Adobe face aux défis de 2025 : entretien avec Sophie Yannicopoulos, DG France du groupe
Dans une interview exclusive, Sophie Yannicopoulos revient sur les enjeux d’Adobe en France : expansion, innovation et souveraineté dans un marché en pleine mutation.

En ce début d’année 2025, BDM a pu rencontrer Sophie Yannicopoulos, directrice générale d’Adobe France. Au cours de cet échange, la dirigeante nous a présenté les enjeux et les défis du géant de la création pour l’année à venir, tout en expliquant les particularités du marché hexagonal où Adobe est historiquement implanté.
Sophie Yannicopoulos, DG d'Adobe France
Formée à la MBS School of Business de Montpellier, Sophie Yannicopoulos est une figure du leadership féminin dans le secteur de la tech. Passée par Dell EMC et Salesforce, avec un crochet dans la cybersécurité, elle occupe depuis 2021 le poste de directrice générale d’Adobe France.
Quelle place occupe la France dans la stratégie globale d’Adobe ?
C’est un pays qui est important puisque la filiale France a été l’une des premières filiales créées par Adobe en 1995. L’ambition a toujours été de faire de la France l’une des locomotives du business d’Adobe en Europe. C’est la raison pour laquelle nous avons investi dans de nouveaux bureaux, en 2020, afin de réunir toutes nos équipes et de faire rayonner Adobe en France.

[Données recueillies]
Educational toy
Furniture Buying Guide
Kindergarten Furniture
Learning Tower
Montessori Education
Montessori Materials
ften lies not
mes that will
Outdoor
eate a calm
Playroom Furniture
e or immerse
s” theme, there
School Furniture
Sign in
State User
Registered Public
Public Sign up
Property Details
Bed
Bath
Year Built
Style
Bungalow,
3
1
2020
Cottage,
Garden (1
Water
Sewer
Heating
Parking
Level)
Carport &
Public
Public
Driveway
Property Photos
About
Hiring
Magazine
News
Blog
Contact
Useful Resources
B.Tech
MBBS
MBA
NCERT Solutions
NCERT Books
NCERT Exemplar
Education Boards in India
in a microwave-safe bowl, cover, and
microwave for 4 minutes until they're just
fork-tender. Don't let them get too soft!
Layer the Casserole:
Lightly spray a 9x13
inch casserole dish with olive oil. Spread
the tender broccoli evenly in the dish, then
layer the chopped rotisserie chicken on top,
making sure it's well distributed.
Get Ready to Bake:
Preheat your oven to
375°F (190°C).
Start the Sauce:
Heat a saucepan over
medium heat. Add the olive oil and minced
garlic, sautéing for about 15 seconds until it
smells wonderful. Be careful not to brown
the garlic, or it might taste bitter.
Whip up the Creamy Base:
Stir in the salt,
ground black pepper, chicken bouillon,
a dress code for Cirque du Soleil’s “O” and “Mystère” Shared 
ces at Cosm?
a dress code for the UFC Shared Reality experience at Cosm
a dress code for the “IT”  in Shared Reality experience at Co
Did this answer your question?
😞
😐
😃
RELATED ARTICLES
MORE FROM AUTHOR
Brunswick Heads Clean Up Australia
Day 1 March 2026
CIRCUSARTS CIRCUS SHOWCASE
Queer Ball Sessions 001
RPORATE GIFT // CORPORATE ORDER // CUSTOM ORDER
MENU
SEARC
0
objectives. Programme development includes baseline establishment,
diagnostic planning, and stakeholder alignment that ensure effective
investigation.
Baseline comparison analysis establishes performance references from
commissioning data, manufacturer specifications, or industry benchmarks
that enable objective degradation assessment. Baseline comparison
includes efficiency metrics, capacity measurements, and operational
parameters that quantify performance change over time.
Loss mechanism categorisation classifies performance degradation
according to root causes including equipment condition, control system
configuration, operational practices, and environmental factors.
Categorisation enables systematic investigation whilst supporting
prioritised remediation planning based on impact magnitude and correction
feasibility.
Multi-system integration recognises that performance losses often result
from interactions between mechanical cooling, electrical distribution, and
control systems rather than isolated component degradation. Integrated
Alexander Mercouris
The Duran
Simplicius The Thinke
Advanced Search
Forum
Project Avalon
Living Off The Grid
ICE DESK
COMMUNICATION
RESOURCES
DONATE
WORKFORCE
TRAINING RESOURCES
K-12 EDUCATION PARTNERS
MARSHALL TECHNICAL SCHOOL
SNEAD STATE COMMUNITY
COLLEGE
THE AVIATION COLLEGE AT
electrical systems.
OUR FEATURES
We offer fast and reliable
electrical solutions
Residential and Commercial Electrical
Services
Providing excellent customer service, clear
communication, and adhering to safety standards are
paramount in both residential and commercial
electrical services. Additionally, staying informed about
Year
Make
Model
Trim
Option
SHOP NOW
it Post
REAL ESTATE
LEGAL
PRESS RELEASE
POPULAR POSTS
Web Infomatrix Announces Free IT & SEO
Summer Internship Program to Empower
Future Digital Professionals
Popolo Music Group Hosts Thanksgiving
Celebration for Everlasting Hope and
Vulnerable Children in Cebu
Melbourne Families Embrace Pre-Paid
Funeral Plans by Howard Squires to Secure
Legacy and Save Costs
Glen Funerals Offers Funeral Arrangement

--- TRAVAIL DEMANDÉ ---
Restituez sans aucune modification le passage de l’entretien commençant à « Adobe face aux » et se terminant à « est historiquement implanté. ».

--- ZONE DE RÉPONSE ---
Adobe face aux défis de 2025 : entretien avec Sophie Yannicopoulos, DG France du groupe
Dans une interview exclusive, Sophie Yannicopoulos revient sur les enjeux d’Adobe en France : expansion, innovation et souveraineté dans un marché en pleine mutation.

En ce début d’année 2025, BDM a pu rencontrer Sophie Yannicopoulos, directrice générale d’Adobe France. Au cours de cet échange, la dirigeante nous a présenté les enjeux et les défis du géant de la création pour l’année à venir, tout en expliquant les particularités du marché hexagonal où Adobe est historiquement implanté.